Tivo stops selling DVR's
A large number of people have been complaining about VM (and Sky) moving away from recordable boxes to Streaming boxes.
It seems the 'beloved' tivo is no exception and is now going along the same route.
Info below from https://cordcuttersnews.com/tivo-stops-selling-dvrs-marking-the-end-of-an-era/
<snip>
In a seismic shift for the television industry, TiVo Corporation has quietly pulled the plug on its storied digital video recorder line, effectively ending an era that redefined how consumers interacted with broadcast content. As of early October 2025, the company’s official website has scrubbed all references to its hardware DVR products, including the once-revered TiVo Edge models designed for cable subscribers and over-the-air antenna users. Visitors searching for these devices now encounter a streamlined catalog that omits any mention of physical recording hardware, signaling a complete withdrawal from the retail DVR market.

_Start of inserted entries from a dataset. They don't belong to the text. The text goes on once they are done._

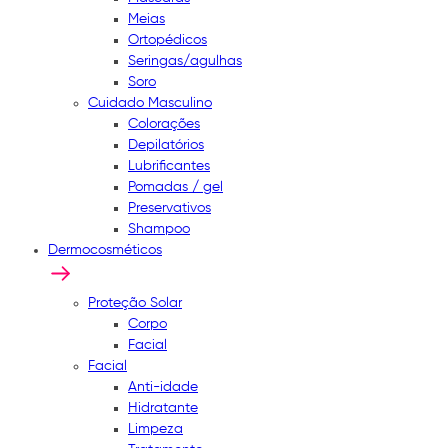
Meias
Ortopédicos
Seringas/agulhas
Soro
Cuidado Masculino
Colorações
Depilatórios
Lubrificantes
Pomadas / gel
Preservativos
Shampoo
Dermocosméticos
Proteção Solar
Corpo
Facial
Facial
Anti-idade
Hidratante
Limpeza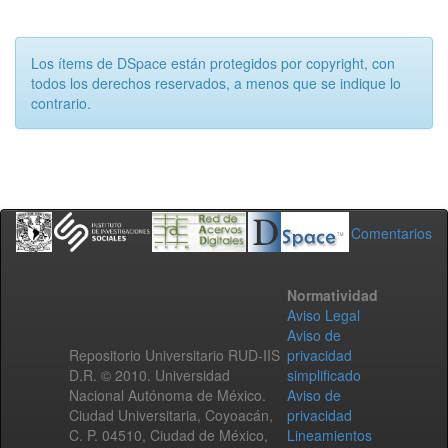
Los ítems de DSpace están protegidos por copyright, con
todos los derechos reservados, a menos que se indique lo
contrario.
Comentarios
Normatividad
Aviso Legal
Aviso de
Repositorio Universitario RUD-IIS
privacidad
D.R. © 2010. Universidad
simplificado
Nacional Autónoma de México.
Aviso de
Ciudad Universitaria, Coyoacán,
privacidad
C. P. 04510, Ciudad de México,
Lineamientos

This move culminates decades of gradual decline for TiVo’s hardware ambitions, which peaked in the early 2000s when the brand became synonymous with effortless time-shifting of television programming. Launched in 1999, TiVo’s DVRs introduced features like one-touch recording, commercial skipping, and intuitive search capabilities that made traditional TV schedules feel obsolete. At its zenith, the company boasted millions of subscribers, forcing cable providers and networks to adapt to empowered viewers who could pause live broadcasts or binge-watch at will. The TiVo Edge, introduced in 2021 as a hybrid device supporting both cable cards and streaming, represented the final evolution of this hardware legacy, blending OTA tuners with 4K support and expanded storage options. Yet, even as it garnered praise for superior interface design and reliability, sales dwindled amid the cord-cutting revolution.

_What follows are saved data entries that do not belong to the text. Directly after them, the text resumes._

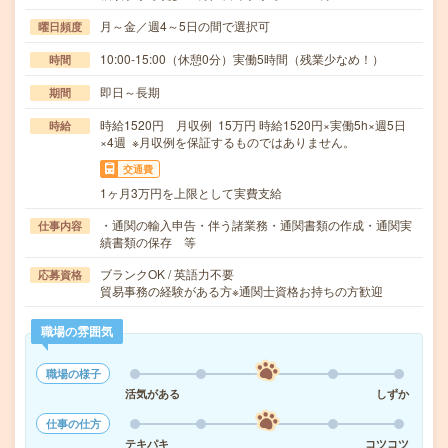
月～金／週4～5日の間で選択可
曜日頻度
10:00-15:00（休憩0分）実働5時間（残業少なめ！）
時間
即日～長期
期間
時給1520円 月収例 15万円 時給1520円×実働5h×週5日
時給
×4週 ※月収例を保証するものではありません。
交通費
1ヶ月3万円を上限として実費支給
・通関の輸入申告・伴う諸業務・通関書類の作成・通関実
仕事内容
績書類の保存 等
ブランクOK / 英語力不要
応募資格
貿易事務の経験がある方※通関士資格お持ちの方歓迎
職場の雰囲気
職場の様子
活気がある
しずか
仕事の仕方
テキパキ
コツコツ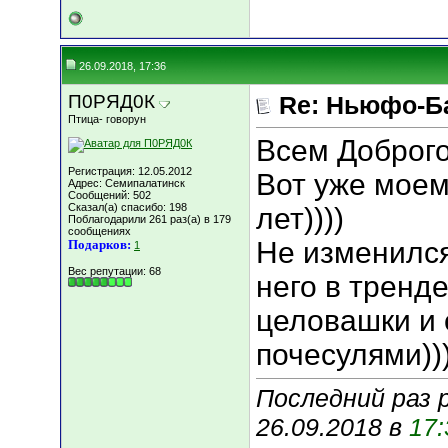
26.09.2018, 17:36
П0РЯД0К
Re: Ньюфо-Б
Птица- говорун
Всем Доброго
Регистрация: 12.05.2012
Вот уже мое
Адрес: Семипалатинск
Сообщений: 502
Сказал(а) спасибо: 198
лет))))
Поблагодарили 261 раз(а) в 179
сообщениях
Не изменился.
Подарков:
1
Вес репутации:
68
него в тренде
целовашки и
почесулями))
Последний раз 
26.09.2018 в
17: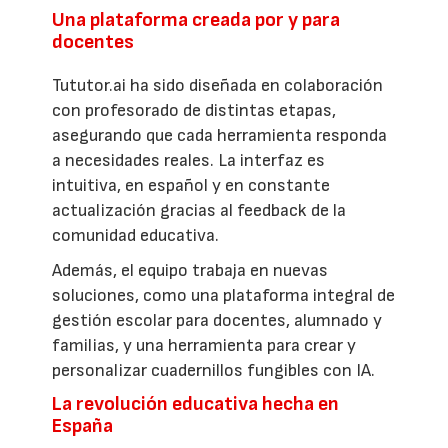
Una plataforma creada por y para
docentes
Tututor.ai ha sido diseñada en colaboración
con profesorado de distintas etapas,
asegurando que cada herramienta responda
a necesidades reales. La interfaz es
intuitiva, en español y en constante
actualización gracias al feedback de la
comunidad educativa.
Además, el equipo trabaja en nuevas
soluciones, como una plataforma integral de
gestión escolar para docentes, alumnado y
familias, y una herramienta para crear y
personalizar cuadernillos fungibles con IA.
La revolución educativa hecha en
España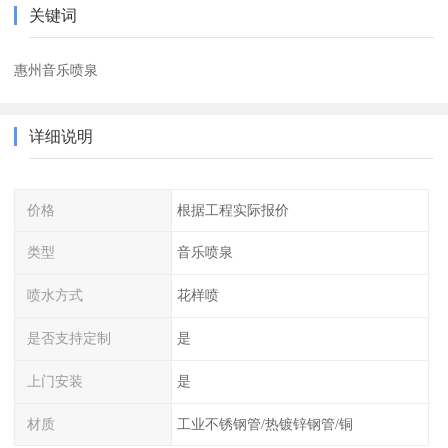
关键词
惠州音乐喷泉
详细说明
价格
根据工程实际报价
类型
音乐喷泉
喷水方式
花样喷
是否支持定制
是
上门安装
是
材质
工业不锈钢管/热镀锌钢管/铜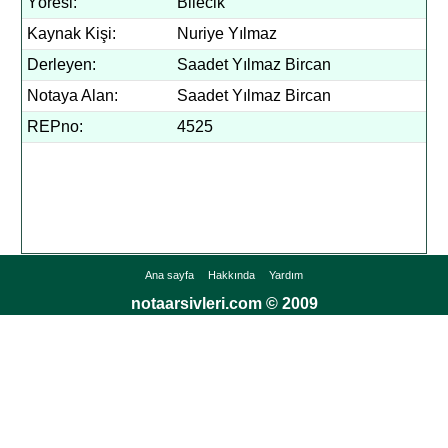
Yöresi:
Bilecik
Kaynak Kişi:
Nuriye Yılmaz
Derleyen:
Saadet Yılmaz Bircan
Notaya Alan:
Saadet Yılmaz Bircan
REPno:
4525
Ana sayfa
Hakkında
Yardım
notaarsivleri.com © 2009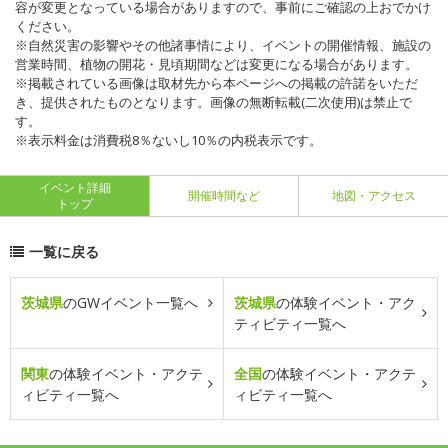
容が変更となっている場合がありますので、事前にご確認の上おでかけ
ください。
※自然災害の影響やその他諸事情により、イベントの開催情報、施設の
営業時間、植物の開花・見頃期間などは変更になる場合があります。
※掲載されている画像は取材先から本ページへの掲載の許諾をいただ
き、提供されたものとなります。画像の無断転載(二次使用)は禁止で
す。
※表示料金は消費税8％ないし10％の内税表示です。
イベント詳細
開催時間など
地図・アクセス
トップ
一覧に戻る
茨城県
のGWイベント一覧へ
茨城県
の体験イベント・アク
ティビティ一覧へ
関東
の体験イベント・アクテ
全国
の体験イベント・アクテ
ィビティ一覧へ
ィビティ一覧へ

The catalyst for this pivot appears rooted in broader market dynamics. Streaming services like Netflix, Hulu, and YouTube TV have eroded demand for standalone DVRs by offering cloud-based unlimited storage and on-demand libraries, often at lower costs without the need for bulky set-top boxes. Cable companies, facing their own subscriber losses, have increasingly pushed proprietary cloud DVRs that lock users into ecosystem-specific rentals, sidelining third-party options like TiVo. Regulatory changes, including the phased-out support for CableCARD technology—essential for TiVo’s cable compatibility—further squeezed the viability of consumer hardware. Analysts have long predicted this trajectory, noting that TiVo’s retail DVR shipments had plummeted by over 80 percent since 2019, as consumers opted for smart TVs with built-in apps or affordable streaming sticks from Roku and Amazon.